Excluding images, repeat the data exactly as given.

* _Plain-text document sources_

○ ○ ○ ○ ○ ○ ○

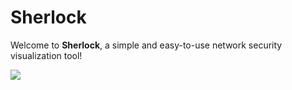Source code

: # Sherlock

Welcome to **Sherlock**, a simple and easy-to-use network security visualization tool!

![](https://octodex.github.com/images/yaktocat.png)



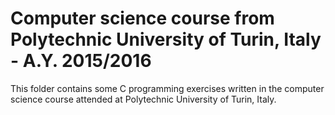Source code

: # Computer science course from Polytechnic University of Turin, Italy - A.Y. 2015/2016

This folder contains some C programming exercises written in the computer science course attended at Polytechnic University of Turin, Italy.
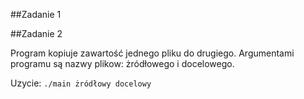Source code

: ##Zadanie 1


##Zadanie 2

Program kopiuje zawartość jednego pliku do drugiego. Argumentami programu są nazwy plikow: żródłowego i docelowego.

Uzycie: `./main żródłowy docelowy`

○ ○ ○ ○ ○ ○ ○

* _RESPONSE_
Source code

: # Sherlock

Welcome to **Sherlock**, a simple and easy-to-use network security visualization tool!

![](https://octodex.github.com/images/yaktocat.png)



Source code

: # Computer science course from Polytechnic University of Turin, Italy - A.Y. 2015/2016

This folder contains some C programming exercises written in the computer science course attended at Polytechnic University of Turin, Italy.
Source code

: ##Zadanie 1


##Zadanie 2

Program kopiuje zawartość jednego pliku do drugiego. Argumentami programu są nazwy plikow: żródłowego i docelowego.

Uzycie: `./main żródłowy docelowy`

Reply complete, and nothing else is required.